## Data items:
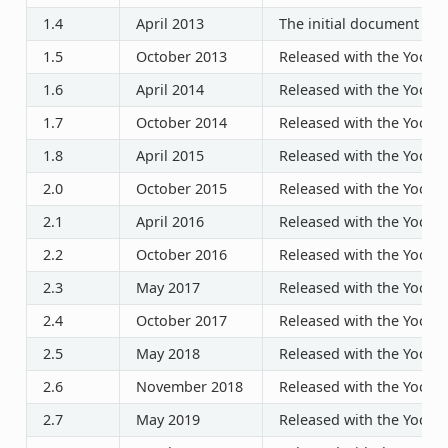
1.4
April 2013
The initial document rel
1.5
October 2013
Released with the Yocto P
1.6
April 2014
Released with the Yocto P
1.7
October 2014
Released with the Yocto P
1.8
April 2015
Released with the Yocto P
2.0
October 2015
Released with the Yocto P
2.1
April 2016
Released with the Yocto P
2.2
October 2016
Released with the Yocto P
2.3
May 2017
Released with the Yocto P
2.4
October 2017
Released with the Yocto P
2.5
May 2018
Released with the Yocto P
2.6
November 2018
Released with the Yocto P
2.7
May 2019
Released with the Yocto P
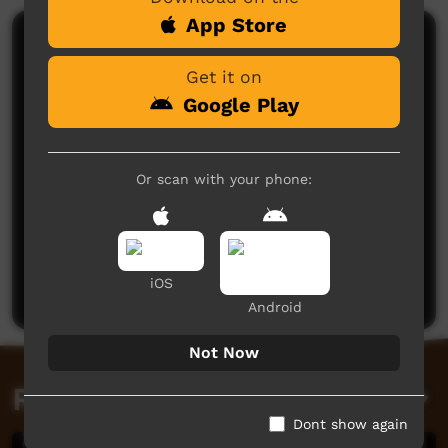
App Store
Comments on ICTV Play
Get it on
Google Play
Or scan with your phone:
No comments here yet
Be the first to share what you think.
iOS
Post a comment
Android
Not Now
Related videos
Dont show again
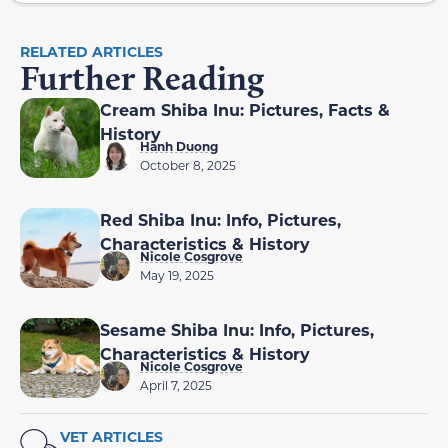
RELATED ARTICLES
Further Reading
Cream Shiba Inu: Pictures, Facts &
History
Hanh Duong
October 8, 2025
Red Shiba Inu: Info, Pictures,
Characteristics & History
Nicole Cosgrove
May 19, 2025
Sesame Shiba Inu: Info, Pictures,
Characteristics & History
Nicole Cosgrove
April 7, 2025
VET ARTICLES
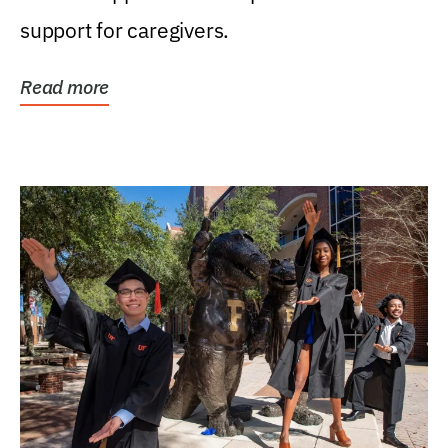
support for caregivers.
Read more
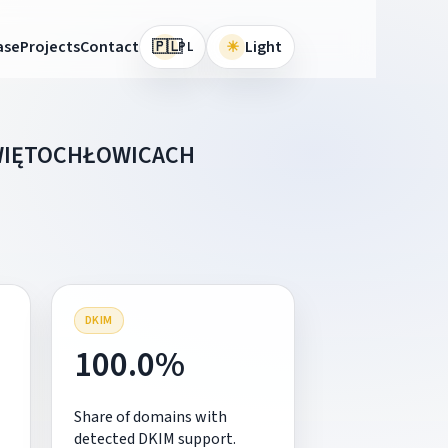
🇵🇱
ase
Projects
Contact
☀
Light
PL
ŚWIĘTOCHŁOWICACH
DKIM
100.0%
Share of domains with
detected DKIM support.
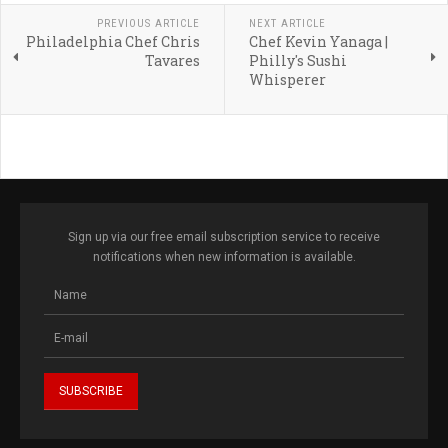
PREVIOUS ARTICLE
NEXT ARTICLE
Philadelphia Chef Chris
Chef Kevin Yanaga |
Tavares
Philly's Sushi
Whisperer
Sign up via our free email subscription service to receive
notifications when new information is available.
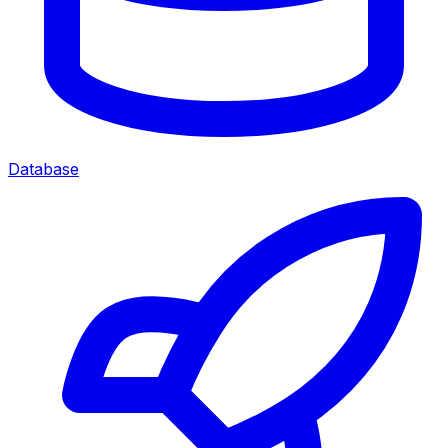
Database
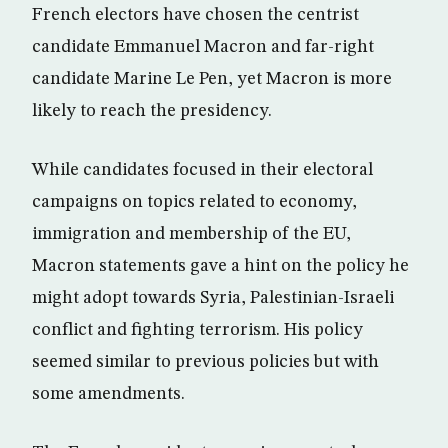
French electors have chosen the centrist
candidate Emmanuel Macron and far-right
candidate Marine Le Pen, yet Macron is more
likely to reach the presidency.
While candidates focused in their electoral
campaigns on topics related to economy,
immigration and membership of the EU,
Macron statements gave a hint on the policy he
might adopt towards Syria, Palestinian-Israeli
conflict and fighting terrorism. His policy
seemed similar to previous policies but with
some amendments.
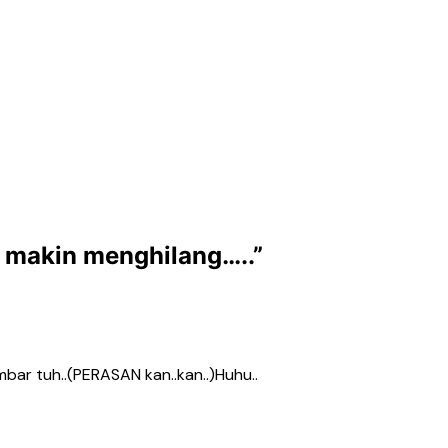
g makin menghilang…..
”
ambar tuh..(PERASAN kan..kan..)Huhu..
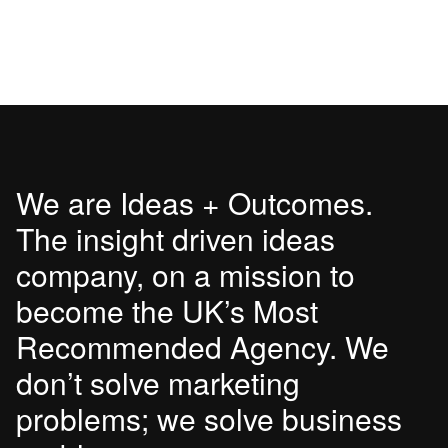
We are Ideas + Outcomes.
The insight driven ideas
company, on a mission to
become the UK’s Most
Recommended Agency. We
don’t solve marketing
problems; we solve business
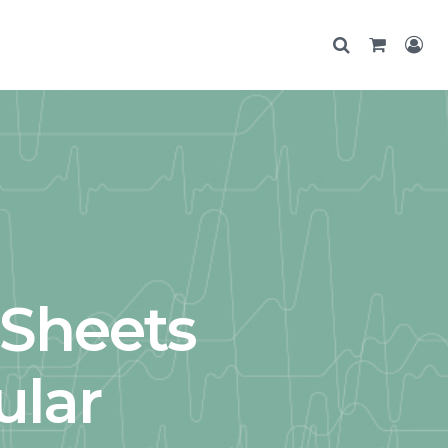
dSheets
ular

---

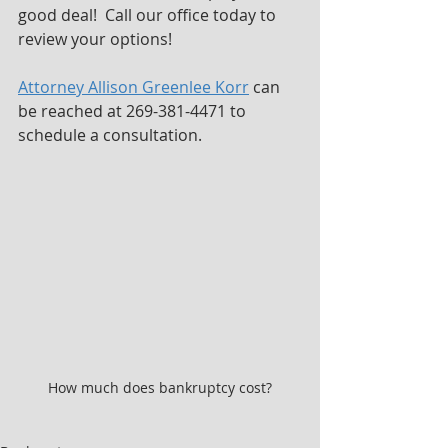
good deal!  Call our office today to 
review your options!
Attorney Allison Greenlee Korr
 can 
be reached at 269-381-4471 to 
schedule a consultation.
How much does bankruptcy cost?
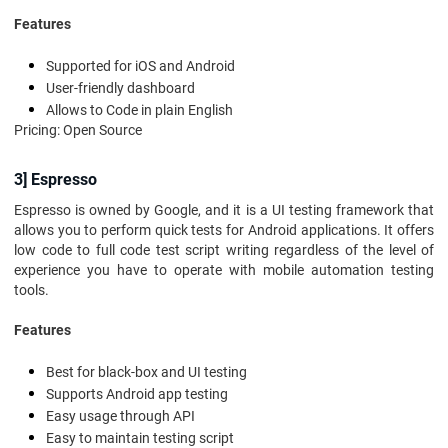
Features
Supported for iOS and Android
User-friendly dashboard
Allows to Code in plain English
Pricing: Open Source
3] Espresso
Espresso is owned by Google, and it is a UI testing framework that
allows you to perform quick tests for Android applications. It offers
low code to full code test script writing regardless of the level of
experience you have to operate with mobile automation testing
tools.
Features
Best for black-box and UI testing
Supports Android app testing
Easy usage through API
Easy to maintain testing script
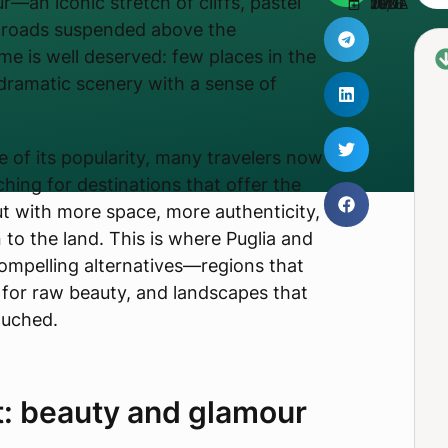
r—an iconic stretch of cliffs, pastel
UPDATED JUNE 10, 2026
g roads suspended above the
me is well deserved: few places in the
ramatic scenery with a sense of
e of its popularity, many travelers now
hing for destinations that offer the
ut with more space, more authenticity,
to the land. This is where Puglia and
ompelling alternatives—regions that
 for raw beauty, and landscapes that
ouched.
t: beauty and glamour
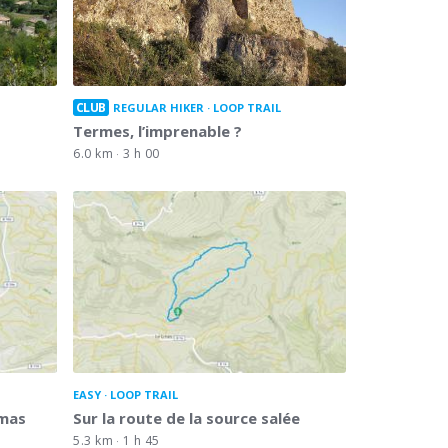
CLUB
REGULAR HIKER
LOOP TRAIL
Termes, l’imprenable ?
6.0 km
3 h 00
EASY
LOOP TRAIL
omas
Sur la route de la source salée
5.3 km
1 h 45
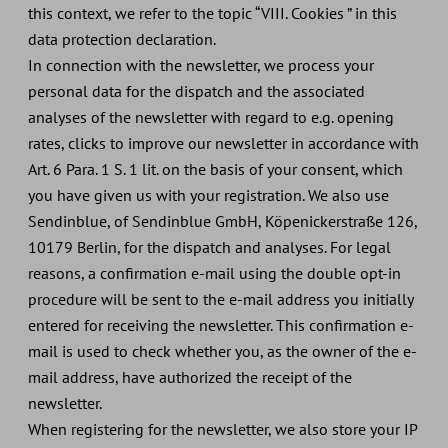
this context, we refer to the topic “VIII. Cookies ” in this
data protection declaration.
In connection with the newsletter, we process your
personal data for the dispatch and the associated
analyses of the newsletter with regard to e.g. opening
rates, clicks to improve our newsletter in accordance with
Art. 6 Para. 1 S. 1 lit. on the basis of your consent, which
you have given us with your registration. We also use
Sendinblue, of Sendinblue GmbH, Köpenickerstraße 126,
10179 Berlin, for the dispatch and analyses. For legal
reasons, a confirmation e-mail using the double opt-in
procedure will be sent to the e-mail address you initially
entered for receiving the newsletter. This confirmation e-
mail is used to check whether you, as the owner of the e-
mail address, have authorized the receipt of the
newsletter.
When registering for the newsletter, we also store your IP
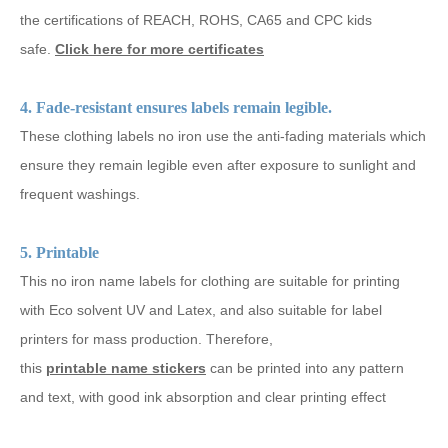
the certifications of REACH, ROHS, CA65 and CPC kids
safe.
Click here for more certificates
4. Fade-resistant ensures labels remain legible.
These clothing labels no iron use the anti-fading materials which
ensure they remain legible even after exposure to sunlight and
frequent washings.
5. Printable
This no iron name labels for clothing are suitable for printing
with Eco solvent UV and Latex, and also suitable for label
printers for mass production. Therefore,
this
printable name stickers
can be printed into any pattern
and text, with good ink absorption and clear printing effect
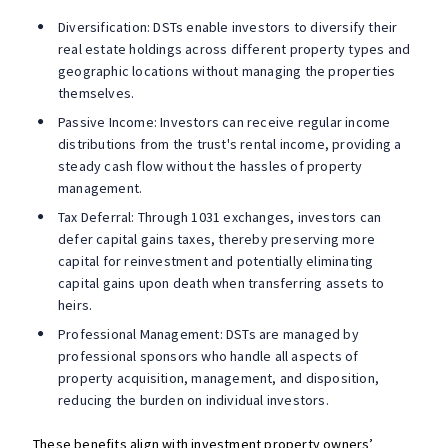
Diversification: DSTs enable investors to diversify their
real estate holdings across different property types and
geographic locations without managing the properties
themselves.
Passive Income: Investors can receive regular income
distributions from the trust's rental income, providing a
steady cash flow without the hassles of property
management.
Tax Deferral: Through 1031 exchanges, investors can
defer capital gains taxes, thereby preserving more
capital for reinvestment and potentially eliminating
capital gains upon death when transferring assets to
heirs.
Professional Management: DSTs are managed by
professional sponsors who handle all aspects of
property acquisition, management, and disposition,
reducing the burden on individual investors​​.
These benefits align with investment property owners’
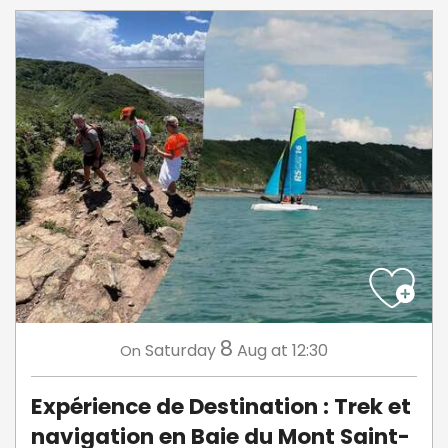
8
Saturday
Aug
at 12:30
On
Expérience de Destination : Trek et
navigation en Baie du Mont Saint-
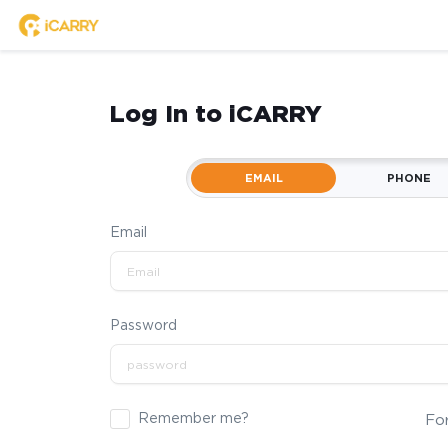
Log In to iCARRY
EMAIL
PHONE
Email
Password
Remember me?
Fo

* * *

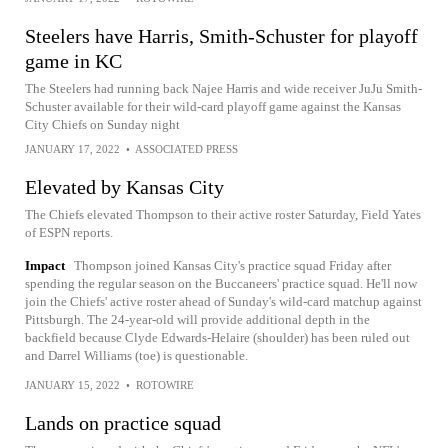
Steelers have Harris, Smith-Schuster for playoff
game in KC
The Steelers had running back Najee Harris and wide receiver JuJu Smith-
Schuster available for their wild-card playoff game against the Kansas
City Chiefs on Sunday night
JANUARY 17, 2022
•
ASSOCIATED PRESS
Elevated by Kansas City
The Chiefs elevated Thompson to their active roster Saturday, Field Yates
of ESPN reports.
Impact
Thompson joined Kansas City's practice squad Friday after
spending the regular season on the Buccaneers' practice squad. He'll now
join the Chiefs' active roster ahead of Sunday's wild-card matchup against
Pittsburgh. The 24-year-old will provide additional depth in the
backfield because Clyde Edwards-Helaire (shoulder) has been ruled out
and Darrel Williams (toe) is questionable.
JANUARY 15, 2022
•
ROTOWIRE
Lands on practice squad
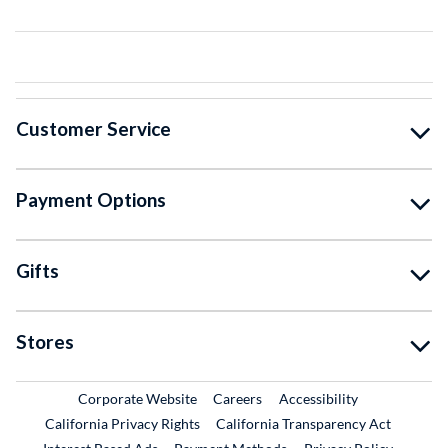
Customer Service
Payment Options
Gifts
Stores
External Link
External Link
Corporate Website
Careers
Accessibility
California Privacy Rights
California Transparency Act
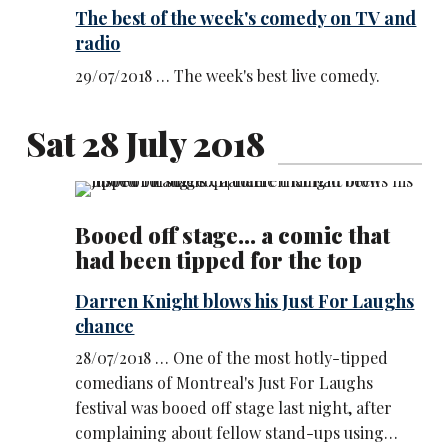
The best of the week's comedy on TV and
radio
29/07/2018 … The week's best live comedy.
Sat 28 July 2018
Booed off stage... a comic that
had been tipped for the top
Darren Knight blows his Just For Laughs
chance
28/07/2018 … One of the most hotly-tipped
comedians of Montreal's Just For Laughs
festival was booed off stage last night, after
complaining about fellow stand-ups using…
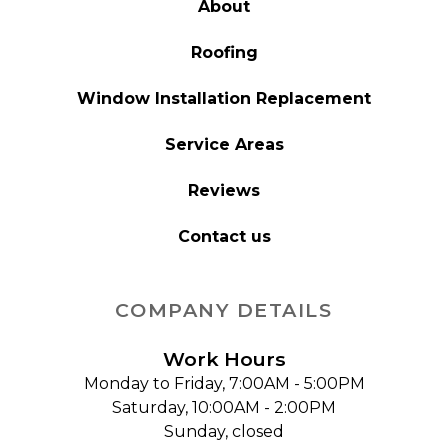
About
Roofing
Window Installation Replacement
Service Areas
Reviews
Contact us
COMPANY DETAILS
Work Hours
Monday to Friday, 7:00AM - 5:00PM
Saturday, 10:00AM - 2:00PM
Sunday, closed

## Task item:
Copy the part of the data above that opens with the line containing "The best of the week's comedy on TV and" and closes with the line containing "Sunday, closed", keeping both of those lines. Leave the pictures out.

## Response to the exercise:
The best of the week's comedy on TV and
radio
29/07/2018 … The week's best live comedy.
Sat 28 July 2018
Booed off stage... a comic that
had been tipped for the top
Darren Knight blows his Just For Laughs
chance
28/07/2018 … One of the most hotly-tipped
comedians of Montreal's Just For Laughs
festival was booed off stage last night, after
complaining about fellow stand-ups using…
About
Roofing
Window Installation Replacement
Service Areas
Reviews
Contact us
COMPANY DETAILS
Work Hours
Monday to Friday, 7:00AM - 5:00PM
Saturday, 10:00AM - 2:00PM
Sunday, closed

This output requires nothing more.